Classical "hard copy" geological maps have always been 4-dimensional to the expert eye. The shapes of bedding traces, rules of "veeing," and standard topographic surface patterns subconsciously convey the 3-dimensional form of strata and structures even where there are no isopachs or structure contours. Stratigraphic superposition, contact offsets, and cross-cutting relationships reveal the dimension of time. Despite its intellectual and artistic appeal, however, the traditional geological map suffers from limitations, both theoretical and practical. Except for insets, the scale is uniform across a map even though the density of controlling data may vary locally by orders of magnitude. Cross-section balancing constraints are not generally applied to the map plane. The current topographic surface is often an inappropriate reference base; paleogeology needs to be projected onto paleogeography! It can be difficult to subject a tectonic model to hypothesis testing due to the disconnect between a map and the supporting field and laboratory data. Even closely related topics, such as structure and metamorphism, are frequently presented on separate maps. Finally, hard-copy maps are, by definition, dated.

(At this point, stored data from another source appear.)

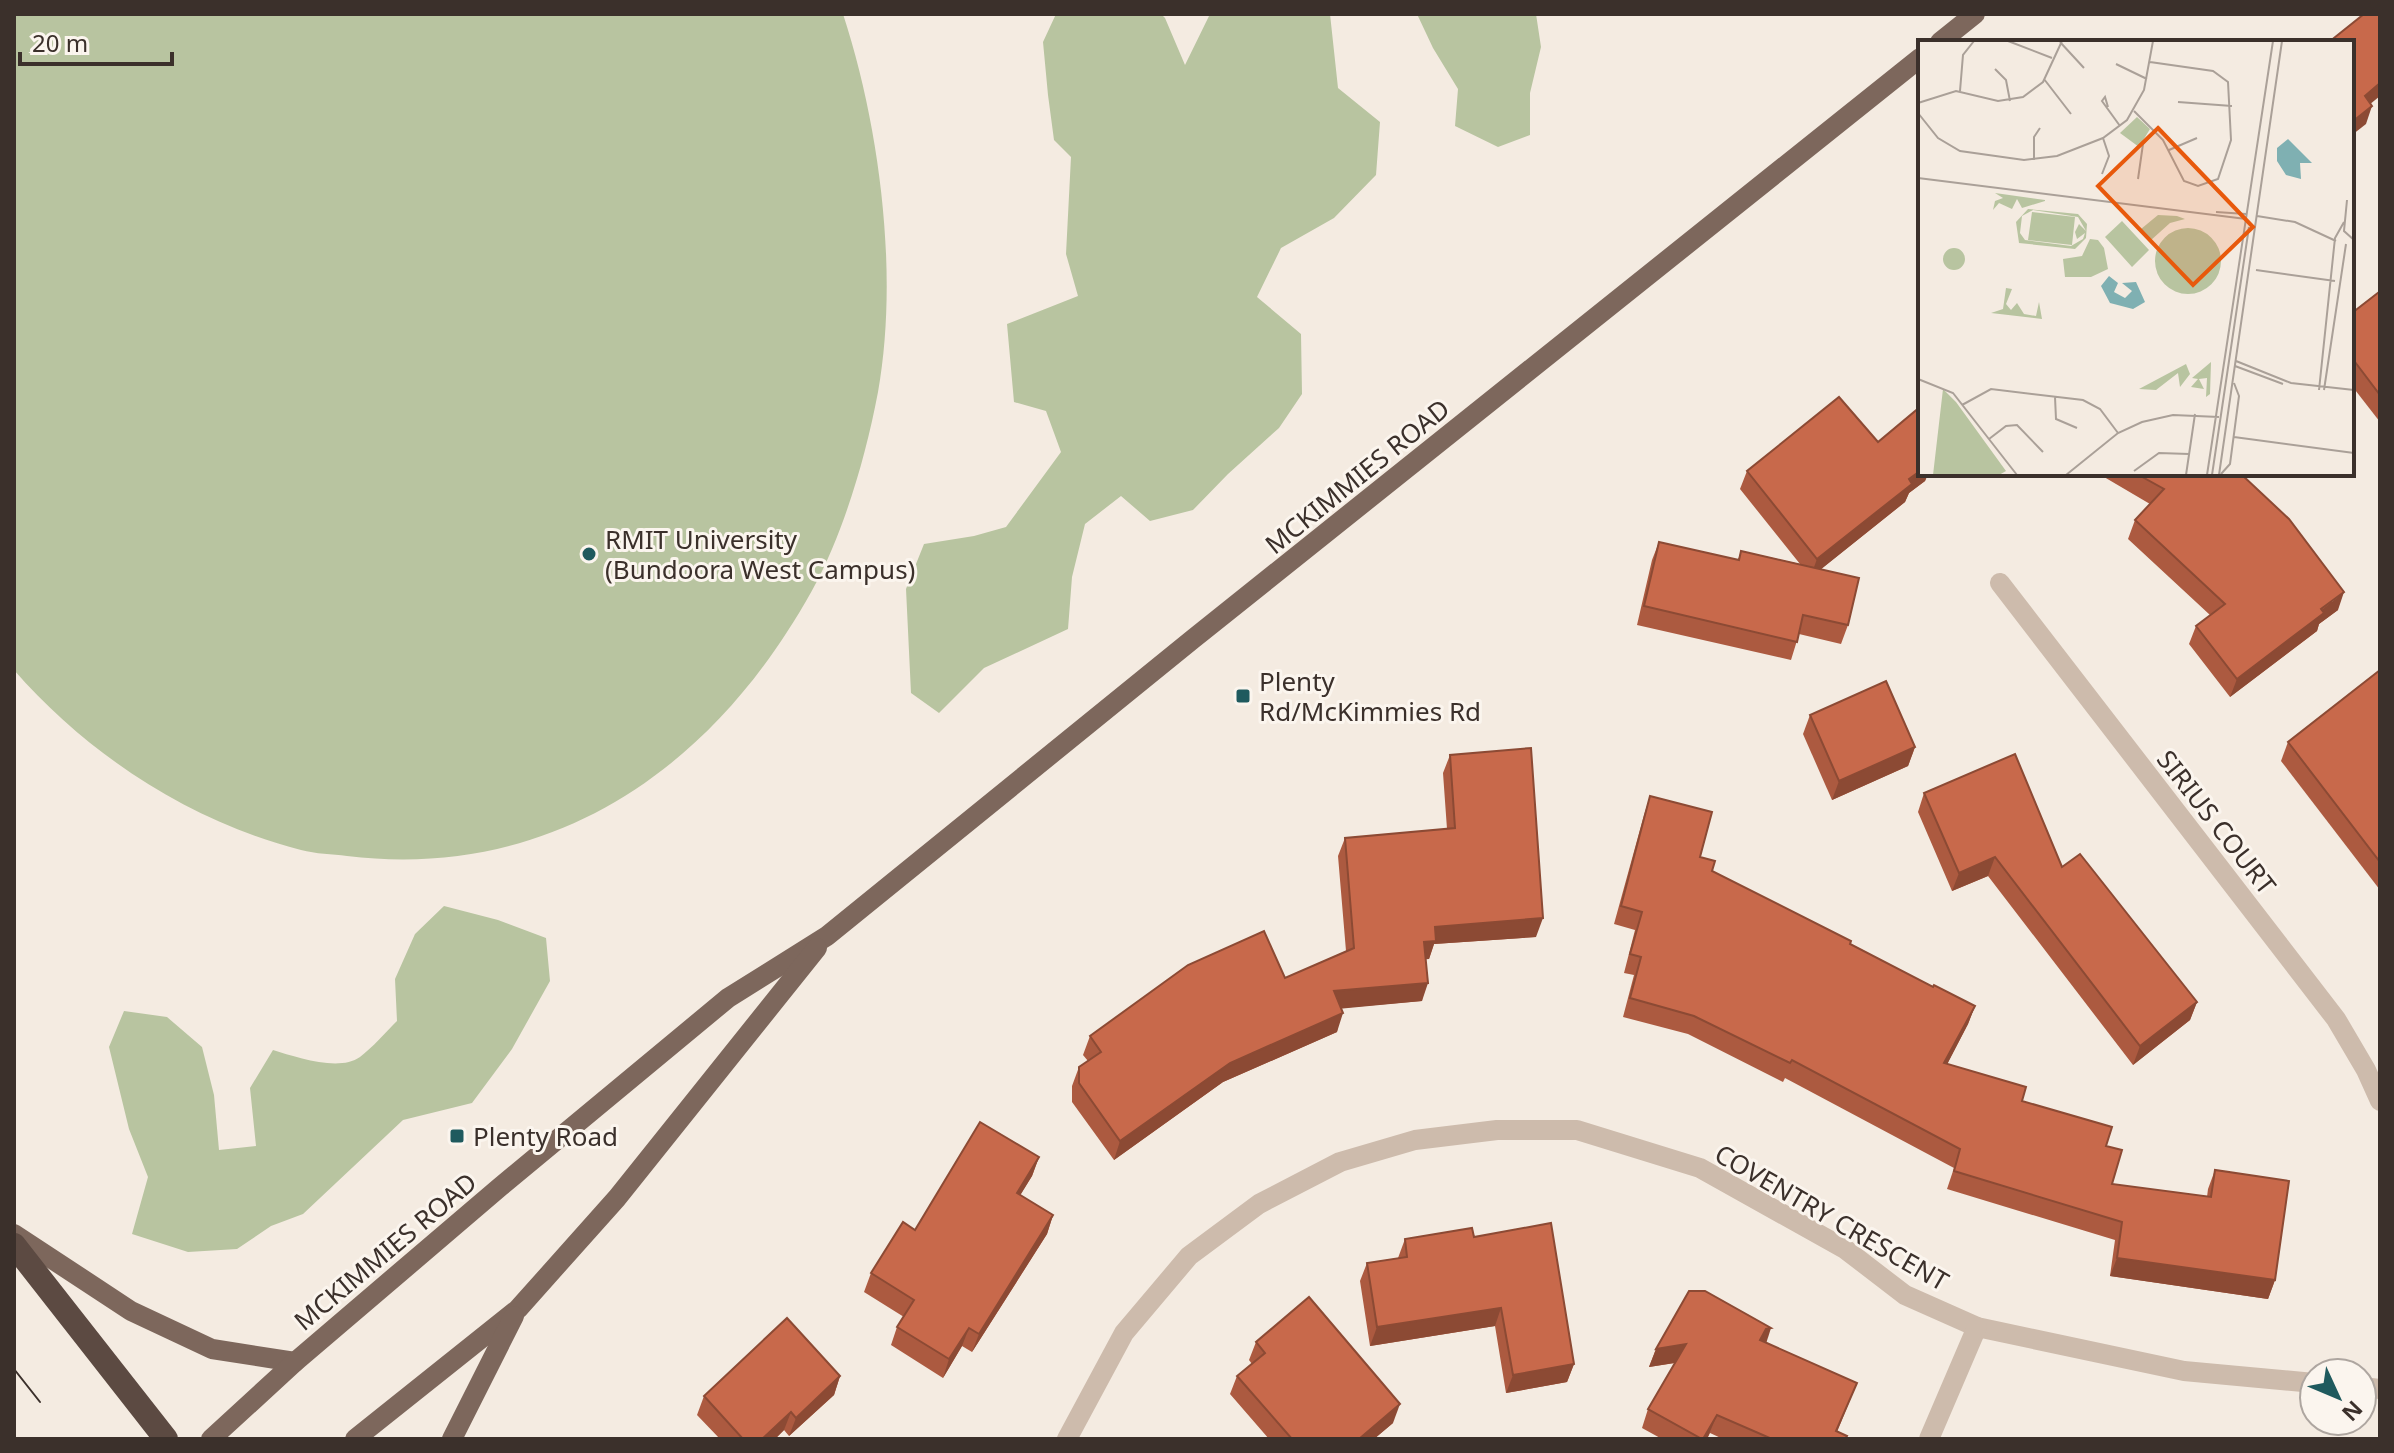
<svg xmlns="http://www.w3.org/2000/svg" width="2394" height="1453" font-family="'Noto Sans',sans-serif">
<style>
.green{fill:#b8c4a0}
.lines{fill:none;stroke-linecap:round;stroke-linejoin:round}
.minor{stroke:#cdbbac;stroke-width:20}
.major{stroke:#7d675c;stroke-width:20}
.highway{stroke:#5c4a42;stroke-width:24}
.tram{stroke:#3b302b;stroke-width:2}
.wall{fill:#ac5a40}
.shaded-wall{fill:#8c4a34}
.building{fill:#c8694b;stroke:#8c4a34;stroke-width:2}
.poi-dot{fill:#1f5a5e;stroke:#fbf5ee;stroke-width:3}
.labels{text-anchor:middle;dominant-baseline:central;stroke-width:6;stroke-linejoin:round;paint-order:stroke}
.street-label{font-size:26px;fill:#3b302b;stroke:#fbf5ee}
.poi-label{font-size:26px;fill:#3b302b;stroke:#fbf5ee;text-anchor:start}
.inset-road{fill:none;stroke:#aaa098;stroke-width:2}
.view{fill:#e8590c;fill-opacity:0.15;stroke:#e8590c;stroke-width:4}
.inset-edge{fill:none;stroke:#3b302b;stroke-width:4}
</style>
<rect width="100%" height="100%" fill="#f4ebe1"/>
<!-- green -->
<g class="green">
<path d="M14,14H843C880,127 899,275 878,392C868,445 853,499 832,549C820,578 804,606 787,632C688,786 534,879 347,856C332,854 316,854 301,850C191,822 88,755 14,670Z"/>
<path d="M1056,14H1161L1165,18L1185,65L1210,14H1330L1338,88L1380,122L1376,175L1334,218L1281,248L1257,297L1301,334L1302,394L1279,428L1228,474L1193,510L1150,521L1121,496L1085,524L1072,577L1068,629L984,668L939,713L911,693L906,589L924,544L974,536L1006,527L1061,452L1046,411L1014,402L1007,324L1078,296L1066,254L1071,157L1054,140L1048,95L1043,42Z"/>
<path d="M1417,14H1536L1541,47L1530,93V135L1498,147L1455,126L1458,89L1433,48Z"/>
<path d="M444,906L498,920L546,938L550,981L512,1049L472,1103L403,1120L303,1214L271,1226L237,1249L188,1252L132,1234L148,1177L129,1129L109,1047L124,1011L167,1017L202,1047L214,1095L219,1150L256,1146L250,1088L273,1050C296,1057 339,1072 360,1057C373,1047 385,1033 397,1021L395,979L415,934Z"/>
</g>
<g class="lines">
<!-- minor -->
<g class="minor">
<path d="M2000,583L2336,1019L2366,1070L2380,1101"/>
<path d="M2362,1387L2380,1389"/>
<path d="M1067,1439L1124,1333L1189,1256L1259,1204L1340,1162L1415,1140L1497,1130H1577L1700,1168L1845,1249L1905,1295L1977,1327L2184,1371L2314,1383"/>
<path d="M1929,1439L1977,1327"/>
</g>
<!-- major -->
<g class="major">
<path d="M1940,42L1975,14"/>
<path d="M14,1234L131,1311L212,1349L295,1362"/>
<path d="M211,1439L295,1362L500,1187L728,998L827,936L1193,639L1920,58"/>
<path d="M355,1439L518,1309L617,1198L817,948"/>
<path d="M452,1439L514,1316"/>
</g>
<!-- highway -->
<path class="highway" d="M14,1245L166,1439"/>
<!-- tram -->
<path class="tram" d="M14,1369L40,1402"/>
</g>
<!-- wall -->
<g class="wall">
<path d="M2380,293V422L2352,386V313Z"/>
<path d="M1920,342V375L1916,355Z"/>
<path d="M1878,442L1920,474H1928L1925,481L1909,493L1905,502L1821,569L1848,625L1841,644L1799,634L1791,660L1637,625L1652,560L1659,542L1738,560L1741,551L1800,564L1740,489L1747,471Z"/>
<path d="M2099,474H2241L2338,610L2319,624L2317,631L2230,697L2189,644L2196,626L2210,615L2128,539L2135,520L2150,504Z"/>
<path d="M2380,670V890L2281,761L2288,742Z"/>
<path d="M1810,715L1915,747L1908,766L1832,800L1803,734Z"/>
<path d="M1450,755L1536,937L1434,944L1429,959H1426L1422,1001L1341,1008L1337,1032L1223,1082L1114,1160L1072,1102V1086L1079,1067L1088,1061L1083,1055L1090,1036L1285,978L1346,951L1338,856L1345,838L1447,829L1443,773Z"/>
<path d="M1924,793L2062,867L2197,1002L2190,1020L2133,1065L1988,876L1952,891L1918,812Z"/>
<path d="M1650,796L1712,871L1933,987L1975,1006L1968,1024L1947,1064L2022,1101L2106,1146L2112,1184L2207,1197L2208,1189L2215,1170L2275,1280L2268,1299L2110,1276L2115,1240L1947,1189L1954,1168L1785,1078L1783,1082L1688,1034L1623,1017L1634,975L1624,973L1635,930L1614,924L1644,815Z"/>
<path d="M1039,1157L1032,1176L1020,1195L1053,1215L1047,1234L972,1352L962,1346L943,1378L891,1345L897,1327L904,1317L864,1292L871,1273L915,1230Z"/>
<path d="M1474,1237L1574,1364L1567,1382L1506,1393L1495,1326L1370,1346L1360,1281L1367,1263L1398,1258L1405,1239Z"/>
<path d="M1256,1342L1393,1423L1374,1439H1269L1230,1394L1237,1376L1252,1364L1249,1360Z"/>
<path d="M1766,1343L1857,1383L1837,1432L1846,1439H1723L1710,1433L1707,1439H1662L1642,1428L1648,1409L1675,1363L1649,1367L1656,1349Z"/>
<path d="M840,1376L834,1395L789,1436L784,1430L775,1439H720L697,1415L704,1396Z"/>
</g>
<!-- shaded-wall -->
<g class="shaded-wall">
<path d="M2380,83V96L2358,114L2365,96Z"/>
<path d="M2372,106L2366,124L2352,135V122Z"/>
<path d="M1920,471V474H1928L1925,481L1909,493L1905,502L1810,578L1817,559Z"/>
<path d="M2344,592L2338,610L2319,624L2317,631L2230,697L2237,679Z"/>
<path d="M1915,747L1908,766L1832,800L1839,781Z"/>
<path d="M1995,857L1988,876L1952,891L1959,873Z"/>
<path d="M1543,918L1536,937L1434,944L1429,959L1418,960L1424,942L1435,927Z"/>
<path d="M1428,983L1422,1001L1327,1010L1334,991Z"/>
<path d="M2197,1002L2190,1020L2133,1065L2140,1046Z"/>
<path d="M1975,1006L1968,1024L1938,1082L1944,1063Z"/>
<path d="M1343,1013L1337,1032L1223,1082L1114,1160L1120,1141L1230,1063Z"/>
<path d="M1039,1157L1032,1176L1010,1212L1017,1193Z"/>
<path d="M1053,1215L1047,1234L972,1352L979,1334Z"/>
<path d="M2117,1258L2275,1280L2268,1299L2110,1276Z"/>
<path d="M1501,1308L1495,1326L1370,1346L1377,1327Z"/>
<path d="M969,1328L962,1346L943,1378L949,1359Z"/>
<path d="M1771,1328L1765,1347L1760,1340L1766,1329Z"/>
<path d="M1686,1344L1680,1362L1649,1367L1656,1349Z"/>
<path d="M1574,1364L1567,1382L1506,1393L1513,1375Z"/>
<path d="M840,1376L834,1395L789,1436L796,1418Z"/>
<path d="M1400,1404L1393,1423L1374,1439H1359Z"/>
<path d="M791,1412L784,1430L775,1439H762Z"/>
<path d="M1717,1415L1707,1439H1703Z"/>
</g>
<!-- building -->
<g class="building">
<path d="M2364,14H2380V83L2365,96L2372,106L2352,122V42H2329Z"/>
<path d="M2379,292L2380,293V395L2352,358V313Z"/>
<path d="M1839,397L1878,442L1920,407V471L1909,479L1912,484L1817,559L1747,471Z"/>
<path d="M2137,474H2241L2289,519L2344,592L2321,609L2324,613L2237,679L2196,626L2225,604L2135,520L2164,489Z"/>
<path d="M1659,542L1739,560L1741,551L1859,578L1848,625L1803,615L1797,642L1644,606Z"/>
<path d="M2380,670V862L2288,742Z"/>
<path d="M1886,681L1915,747L1839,781L1810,715Z"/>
<path d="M1531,748L1543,918L1435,927L1436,941L1424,942L1428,983L1334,991L1343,1013L1230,1063L1120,1141L1079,1083V1067L1101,1052L1090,1036L1188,965L1264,931L1285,978L1354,948L1345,838L1455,828L1450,755Z"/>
<path d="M2015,754L2062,867L2080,854L2197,1002L2140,1046L1995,857L1959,873L1924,793Z"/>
<path d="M1650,796L1712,812L1700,857L1715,861L1712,871L1851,941L1850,944L1933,987L1934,985L1975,1006L1944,1063L2026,1087L2022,1101L2112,1127L2106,1146L2122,1150L2112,1184L2211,1197L2215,1170L2289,1181L2275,1280L2117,1258L2122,1222L1954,1171L1960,1149L1792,1060L1790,1063L1694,1016L1630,998L1641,957L1630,954L1642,912L1621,906Z"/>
<path d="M980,1122L1039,1157L1017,1193L1053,1215L979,1334L969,1328L949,1359L897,1327L914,1300L871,1273L903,1222L915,1230Z"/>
<path d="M1551,1223L1574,1364L1513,1375L1501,1308L1377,1327L1367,1263L1407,1257L1405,1239L1472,1228L1474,1237Z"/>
<path d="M1689,1291H1705L1771,1328L1766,1329L1760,1340L1857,1383L1836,1431L1847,1436L1845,1439H1772L1717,1415L1703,1439H1702L1648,1409L1686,1344L1656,1349Z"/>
<path d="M1309,1297L1400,1404L1359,1439H1292L1237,1376L1265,1353L1256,1342Z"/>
<path d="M787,1318L840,1376L796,1418L791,1412L762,1439H743L704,1396Z"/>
</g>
<!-- markers -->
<g class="poi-dot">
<circle cx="589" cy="554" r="8"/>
<rect x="1235" y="688" width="16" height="16" rx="4"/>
<rect x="449" y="1128" width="16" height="16" rx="4"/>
</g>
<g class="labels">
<!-- street labels -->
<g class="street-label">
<text transform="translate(1357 476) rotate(-39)">MCKIMMIES ROAD</text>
<text transform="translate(2217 822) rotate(52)">SIRIUS COURT</text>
<text transform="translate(1832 1217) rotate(30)">COVENTRY CRESCENT</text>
<text transform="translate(385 1251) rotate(-40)">MCKIMMIES ROAD</text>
</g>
<!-- poi labels -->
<g class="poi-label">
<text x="605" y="539">RMIT University<tspan x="605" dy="30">(Bundoora West Campus)</tspan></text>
<text x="1259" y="681">Plenty<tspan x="1259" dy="30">Rd/McKimmies Rd</tspan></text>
<text x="473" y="1136">Plenty Road</text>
</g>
</g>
<!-- overview -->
<g transform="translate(1918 40)">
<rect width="436" height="436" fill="#f4ebe1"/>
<path d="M219,77L232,89L221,107L202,93ZM77,153L127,160V161L104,168L99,159L94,169L81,163L75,170L77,161L85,158ZM110,169L160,174L169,184L168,198L157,209L101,203L98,182ZM115,170L160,177L168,191L161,184L157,192L159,199L167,193L165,199L153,206L107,200L102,193L104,176ZM114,172L157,177L154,205L110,200ZM240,175L259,176L267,179L252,183L232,201L223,189ZM204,181L231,210L214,227L187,197ZM237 221a33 33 0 1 1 66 0a33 33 0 1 1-66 0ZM172,199L180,200L186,208L190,229L173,237H147L145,219L164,216ZM25 219a11 11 0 1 1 22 0a11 11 0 1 1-22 0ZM88,248L94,249L88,264L93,270L99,263L106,274L118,276L121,262L124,279L73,273L85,269ZM293,322L292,354L288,357L289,338L281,339L286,349L273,347L280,339L274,338ZM268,324L272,334L262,347L260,333L238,350L221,349ZM25,349L38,362L88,431L81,435H15Z" fill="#b8c4a0" fill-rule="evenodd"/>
<path d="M370,99L394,123H382L383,139L368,135L359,121V108ZM191,236L200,243L196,252L207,258L214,251L204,243L218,242L227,262L215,269L192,263L183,246Z" fill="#7fb0b2"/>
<path class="inset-road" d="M90,1L134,18M142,2L166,28M198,24L229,39M77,29L88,40L92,61M126,39L153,74M42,51L45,15L56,1M260,62L314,66M0,63L38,51L80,61L105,57L125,42L144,1M190,67L187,57L184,61L202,86M216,71L245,100L266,141L280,146L300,139L313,100L310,42L295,31L232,22M0,73L20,98L42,111L106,120L139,116L185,98L209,80L226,50L235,1M251,110L279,98M116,120V97L122,88M184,134L191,116L185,98M0,138L328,179M220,139L225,104L237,91M429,160L426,191L436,200M298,172L328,174M339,176L377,182L418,201M338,230L417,241M318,321L373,343L436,350M317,326L365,344M0,339L35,353L99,435M401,350L417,198L426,182M406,350L428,204M137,357L138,379L159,388M44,365L73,349L165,360L182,369L200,393M316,397L436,413M71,399L88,386L99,385L125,412M216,431L241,413L271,414M303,434L312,424L321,356L316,343M148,435L200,393L224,382L255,375L301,377M268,435L277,374M289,435L355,1M294,435L331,187M301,435L364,1"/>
<path class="view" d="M240,88L335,187L275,245L180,146Z"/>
<rect width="436" height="436" class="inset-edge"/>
</g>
<!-- border -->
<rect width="2394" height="1453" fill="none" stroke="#3b302b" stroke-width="32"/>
<!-- north arrow -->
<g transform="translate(2338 1397) rotate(134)"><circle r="38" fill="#fbf5ee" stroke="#aea6a0" stroke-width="2"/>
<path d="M0-6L14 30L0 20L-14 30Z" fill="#1f5a5e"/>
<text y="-12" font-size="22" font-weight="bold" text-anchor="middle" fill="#3b302b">N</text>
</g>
<!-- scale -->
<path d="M20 52v12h152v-12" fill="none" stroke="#3b302b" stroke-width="4"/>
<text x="32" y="52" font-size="24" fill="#3b302b" stroke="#fbf5ee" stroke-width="6" paint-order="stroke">20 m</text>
</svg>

Key features of interactive 4D digital maps include scale zooming, data draping, data merging, layering, transparency, linking of map data to external sources, real-time monitoring and updating, and wiki-style authoring. Since 2005, a new revolution is in progress with the development of Google Earth™ and similar internet-based digital map tools. It is now possible to visualize a single, highly layered, multi-dimensional, deeply zoomable, geological map of the Earth.